Trop près du peuple 
  
          Malheureusement, la réalité physique ne correspond pas toujours au mythe étatiste. Ti-Poil, comme plusieurs l'appelaient affectueusement, faisait à peine, selon les sources, cinq pieds et trois pouces ou cinq pieds et cinq pouces. Et selon certains de ses apôtres, la statue grandeur nature dévoilée l'année dernière sur la colline parlementaire à Québec ne lui fait pas honneur.  
  
          C'est son épouse, Corinne Côté-Lévesque, qui avait voulu une oeuvre de cette taille, pour évoquer la personnalité d'un politicien qui se voulait populiste et près du peuple. Mais la statue est tellement petite que les passants et touristes se permettent de lui prendre la main et de se faire photographier lui tapant sur la tête. 
  
  
     « Trudeau et Lévesque, comme Bouchard, Landry ou Chrétien, sont en fait des politiciens interchangeables, si on fait abstraction de la capitale où ils ont réalisé leurs oeuvres; ils n'ont eu pour objectif, dans ce sempiternel débat, que d'augmenter leur pouvoir et celui du Léviathan qu'ils dirigent, à nos dépens. »

Extrait source
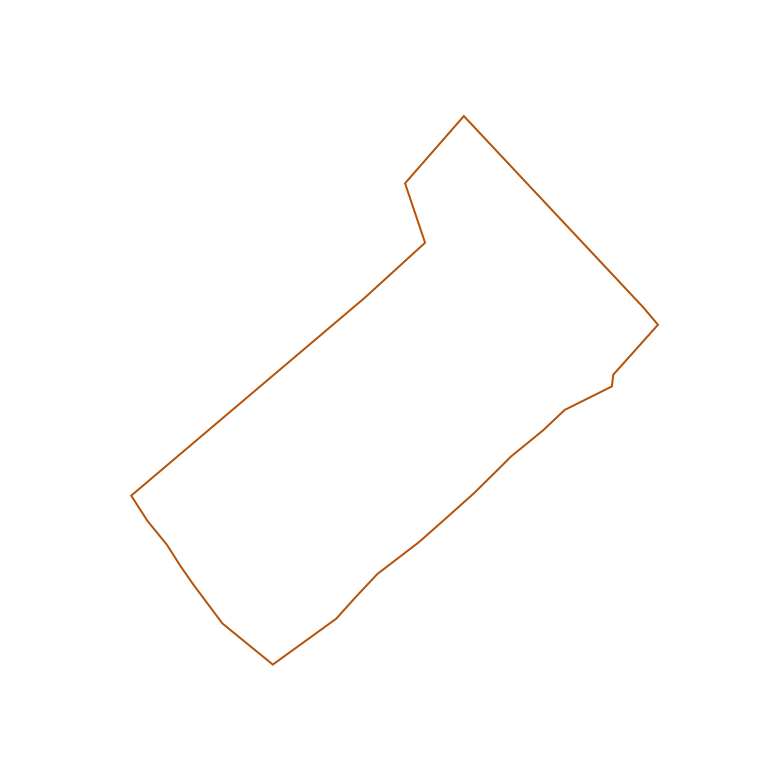 Tumaseu, Tuvalu, rotated 158°
{"feature_id": "33948139B75892049878834", "entity_name": "Tumaseu", "entity_type": "district", "adm_level": 2, "iso_a3": "TUV", "parent_name": "Tuvalu", "parent_adm1": "", "projection": "orthographic", "projection_center": [178.68, -7.489], "detail": "fine", "context": "isolated", "style": "outline", "palette": "amber", "viewbox_px": 768, "rotation_deg": 158, "n_neighbors": 0, "source": "geoboundaries", "source_scale": "gbopen_adm2", "svg_char_len": 478}
<svg xmlns="http://www.w3.org/2000/svg" viewBox="0 0 768 768"><g transform="rotate(158 384 384)"><path d="M660.2,375.2L654.6,345.6L645.5,316.3L640.8,290.9L635.8,269.0L623.5,222.4L592.2,165.5L516.2,184.3L492.1,196.1L461.2,210.4L411.1,224.2L377.7,236.0L341.3,249.1L308.5,262.8L293.4,269.2L254.0,281.4L226.1,292.3L173.6,296.4L168.0,306.7L107.8,336.3L115.0,358.2L209.6,602.5L289.3,562.2L293.0,499.6L369.8,471.1L660.2,375.2Z" fill="none" stroke="#b45309" stroke-width="2"/></g></svg>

Objectif
Transcrivez mot pour mot l'intégralité du texte sur la statue de Ti-Poil à Québec. Ce matériel provient d'une autre source.

Réponse
Trop près du peuple 
  
          Malheureusement, la réalité physique ne correspond pas toujours au mythe étatiste. Ti-Poil, comme plusieurs l'appelaient affectueusement, faisait à peine, selon les sources, cinq pieds et trois pouces ou cinq pieds et cinq pouces. Et selon certains de ses apôtres, la statue grandeur nature dévoilée l'année dernière sur la colline parlementaire à Québec ne lui fait pas honneur.  
  
          C'est son épouse, Corinne Côté-Lévesque, qui avait voulu une oeuvre de cette taille, pour évoquer la personnalité d'un politicien qui se voulait populiste et près du peuple. Mais la statue est tellement petite que les passants et touristes se permettent de lui prendre la main et de se faire photographier lui tapant sur la tête. 
  
  
     « Trudeau et Lévesque, comme Bouchard, Landry ou Chrétien, sont en fait des politiciens interchangeables, si on fait abstraction de la capitale où ils ont réalisé leurs oeuvres; ils n'ont eu pour objectif, dans ce sempiternel débat, que d'augmenter leur pouvoir et celui du Léviathan qu'ils dirigent, à nos dépens. »